Source document section start

Big bug reveals clues to human heart disease

What can a Thai water bug teach us about our muscles, especially the heart? 

A lot, says Florida State University Professor of Biological Science Kenneth Taylor. New research by Taylor published today in Science Advances gives scientists better insight into how the heart muscle works and how sometimes it fails.

Taylor and his team used an electron microscope to capture the first three-dimensional image of a tiny filament, or strand, of an essential muscle that the palm-sized water bug Lethocerus indicus uses to fly. This filament is made of chains of a protein called myosin, which produce the power needed to contract muscles. This image shows for the first time the individual molecules in the filament in a relaxed state, which is necessary to re-extend muscles.

“After you contract your bicep to see if your muscles look like Arnold Schwarzenegger’s, you need this filament to assume its relaxed structure, so that after contraction your tricep muscle can re-extend your bicep,” Taylor said.

Scientists have long examined the flight muscles from Lethocerus indicus as a way to better understand how the human heart works. Both the insect’s flight muscle and a mammal’s heart beat rhythmically.

Mutations causing many inherited heart muscle diseases have been identified but are difficult to study in mammals because the heart is essential to life. However, these mutations can be studied in insects, specifically through this filament. Mutations that alter myosin function even slightly can have cumulative effects in a muscle contracting rhythmically.

While capturing a clear picture of this exact filament has been difficult, improved technology allowed Taylor and his fellow researchers to record an amazingly detailed image showing the precise filament structure.

All muscles have two types of filaments, actin and myosin. The chief difference between actin and myosin is that myosin has two parts, a molecular motor and a very long rod. The rods from many myosin molecules form the filament backbone. When a muscle contracts, molecular motors on the myosin filament grab and pull on the actin filaments causing the muscle to shorten. The packing of the myosin rods within the backbone must be strong enough to sustain this force.

Source document section end

**What to do**
(A) Answer these questions from the article:
(i) Which journal published Taylor's new research?
(ii) What protein forms the chains that make up the imaged filament?
(iii) What two types of filaments do all muscles have?
(B) Reproduce everything in the article from "A lot, says" down to "to re-extend muscles.".

Exercise data section start

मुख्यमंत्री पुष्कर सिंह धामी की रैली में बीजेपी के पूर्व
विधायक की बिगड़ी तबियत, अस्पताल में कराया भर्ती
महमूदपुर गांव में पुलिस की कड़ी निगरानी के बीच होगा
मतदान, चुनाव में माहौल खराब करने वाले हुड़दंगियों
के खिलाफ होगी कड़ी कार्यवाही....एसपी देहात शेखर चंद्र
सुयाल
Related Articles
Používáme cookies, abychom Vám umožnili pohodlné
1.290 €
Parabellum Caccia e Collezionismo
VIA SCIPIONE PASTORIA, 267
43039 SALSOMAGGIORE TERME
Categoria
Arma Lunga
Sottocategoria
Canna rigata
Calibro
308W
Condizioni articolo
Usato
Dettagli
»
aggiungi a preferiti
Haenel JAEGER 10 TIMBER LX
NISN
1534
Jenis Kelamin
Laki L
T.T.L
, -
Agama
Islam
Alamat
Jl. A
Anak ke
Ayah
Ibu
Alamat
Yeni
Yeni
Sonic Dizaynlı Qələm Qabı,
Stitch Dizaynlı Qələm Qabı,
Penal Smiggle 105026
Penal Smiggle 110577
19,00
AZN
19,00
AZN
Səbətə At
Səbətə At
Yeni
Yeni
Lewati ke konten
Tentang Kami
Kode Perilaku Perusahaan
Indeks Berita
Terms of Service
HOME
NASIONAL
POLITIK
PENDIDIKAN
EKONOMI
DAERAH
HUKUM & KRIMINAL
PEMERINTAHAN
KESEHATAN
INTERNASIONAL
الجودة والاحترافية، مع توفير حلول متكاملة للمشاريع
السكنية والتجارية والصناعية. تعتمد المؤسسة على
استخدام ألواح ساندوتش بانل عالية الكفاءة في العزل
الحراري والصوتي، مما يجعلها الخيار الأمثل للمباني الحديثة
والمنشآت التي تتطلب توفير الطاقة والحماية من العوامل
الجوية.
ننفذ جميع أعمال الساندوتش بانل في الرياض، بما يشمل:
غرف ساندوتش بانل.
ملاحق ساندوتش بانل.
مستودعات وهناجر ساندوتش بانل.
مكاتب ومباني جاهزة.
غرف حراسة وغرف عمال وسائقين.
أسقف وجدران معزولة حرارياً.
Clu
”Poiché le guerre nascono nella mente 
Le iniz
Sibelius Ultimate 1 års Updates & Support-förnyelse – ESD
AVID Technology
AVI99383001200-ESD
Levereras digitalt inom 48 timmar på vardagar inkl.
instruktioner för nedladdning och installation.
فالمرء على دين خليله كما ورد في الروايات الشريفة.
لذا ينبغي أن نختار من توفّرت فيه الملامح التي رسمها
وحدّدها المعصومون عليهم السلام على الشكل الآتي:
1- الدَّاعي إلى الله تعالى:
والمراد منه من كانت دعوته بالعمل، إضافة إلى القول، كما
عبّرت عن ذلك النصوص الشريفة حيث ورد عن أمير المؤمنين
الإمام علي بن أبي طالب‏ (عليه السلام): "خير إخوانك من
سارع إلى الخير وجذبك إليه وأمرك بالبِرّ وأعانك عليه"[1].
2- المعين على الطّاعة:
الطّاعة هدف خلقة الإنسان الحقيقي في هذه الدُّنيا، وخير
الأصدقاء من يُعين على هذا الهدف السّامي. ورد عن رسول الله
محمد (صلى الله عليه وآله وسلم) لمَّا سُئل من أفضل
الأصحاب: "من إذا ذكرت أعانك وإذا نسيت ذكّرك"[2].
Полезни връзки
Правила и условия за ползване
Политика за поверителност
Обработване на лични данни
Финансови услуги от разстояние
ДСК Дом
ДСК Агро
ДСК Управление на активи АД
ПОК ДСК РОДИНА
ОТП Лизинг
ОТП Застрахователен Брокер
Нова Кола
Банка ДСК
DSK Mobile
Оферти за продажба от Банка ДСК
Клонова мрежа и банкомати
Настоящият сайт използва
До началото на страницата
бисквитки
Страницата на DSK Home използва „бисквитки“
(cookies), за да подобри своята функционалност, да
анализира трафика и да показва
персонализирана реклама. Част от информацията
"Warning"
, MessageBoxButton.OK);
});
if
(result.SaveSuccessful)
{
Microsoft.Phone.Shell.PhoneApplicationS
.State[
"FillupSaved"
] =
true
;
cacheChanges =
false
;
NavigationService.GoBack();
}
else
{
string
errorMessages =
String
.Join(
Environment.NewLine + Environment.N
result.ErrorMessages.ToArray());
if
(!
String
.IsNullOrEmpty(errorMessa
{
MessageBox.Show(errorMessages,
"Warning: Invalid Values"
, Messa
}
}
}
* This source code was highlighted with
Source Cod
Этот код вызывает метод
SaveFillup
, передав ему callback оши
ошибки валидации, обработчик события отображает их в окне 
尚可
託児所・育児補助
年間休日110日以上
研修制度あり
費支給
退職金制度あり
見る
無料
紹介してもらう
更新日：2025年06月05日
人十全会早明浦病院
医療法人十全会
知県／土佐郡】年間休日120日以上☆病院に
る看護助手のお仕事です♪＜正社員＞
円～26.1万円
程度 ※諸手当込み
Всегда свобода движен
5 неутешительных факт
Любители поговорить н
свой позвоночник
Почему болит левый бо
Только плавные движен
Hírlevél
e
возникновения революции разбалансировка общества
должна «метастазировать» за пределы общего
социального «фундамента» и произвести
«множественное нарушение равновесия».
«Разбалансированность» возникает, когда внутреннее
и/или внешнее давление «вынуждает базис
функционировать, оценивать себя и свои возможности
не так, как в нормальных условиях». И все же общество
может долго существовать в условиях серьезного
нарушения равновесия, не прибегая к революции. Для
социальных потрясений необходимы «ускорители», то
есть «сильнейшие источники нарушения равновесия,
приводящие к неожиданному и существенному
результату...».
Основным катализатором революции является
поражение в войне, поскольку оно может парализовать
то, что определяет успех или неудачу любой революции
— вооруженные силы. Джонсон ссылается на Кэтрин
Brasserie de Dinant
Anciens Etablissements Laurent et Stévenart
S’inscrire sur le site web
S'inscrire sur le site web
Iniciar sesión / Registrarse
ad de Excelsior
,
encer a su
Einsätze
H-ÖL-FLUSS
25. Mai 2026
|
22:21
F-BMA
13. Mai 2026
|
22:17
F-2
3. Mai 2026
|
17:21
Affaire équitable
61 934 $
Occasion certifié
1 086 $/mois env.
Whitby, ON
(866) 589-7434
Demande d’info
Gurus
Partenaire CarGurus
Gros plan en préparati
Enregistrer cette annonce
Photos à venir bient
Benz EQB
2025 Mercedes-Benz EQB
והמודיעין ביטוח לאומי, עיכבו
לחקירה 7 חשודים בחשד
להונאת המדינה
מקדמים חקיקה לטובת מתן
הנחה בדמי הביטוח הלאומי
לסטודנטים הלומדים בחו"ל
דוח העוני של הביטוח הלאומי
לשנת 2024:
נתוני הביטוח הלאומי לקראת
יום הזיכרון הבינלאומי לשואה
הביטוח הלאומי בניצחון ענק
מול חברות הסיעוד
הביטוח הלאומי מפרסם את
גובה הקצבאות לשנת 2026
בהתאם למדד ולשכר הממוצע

Exercise data section end

**Answers to this exercise**
(A)
(i) Science Advances
(ii) Myosin
(iii) Actin and myosin

(B)
A lot, says Florida State University Professor of Biological Science Kenneth Taylor. New research by Taylor published today in Science Advances gives scientists better insight into how the heart muscle works and how sometimes it fails.

Taylor and his team used an electron microscope to capture the first three-dimensional image of a tiny filament, or strand, of an essential muscle that the palm-sized water bug Lethocerus indicus uses to fly. This filament is made of chains of a protein called myosin, which produce the power needed to contract muscles. This image shows for the first time the individual molecules in the filament in a relaxed state, which is necessary to re-extend muscles.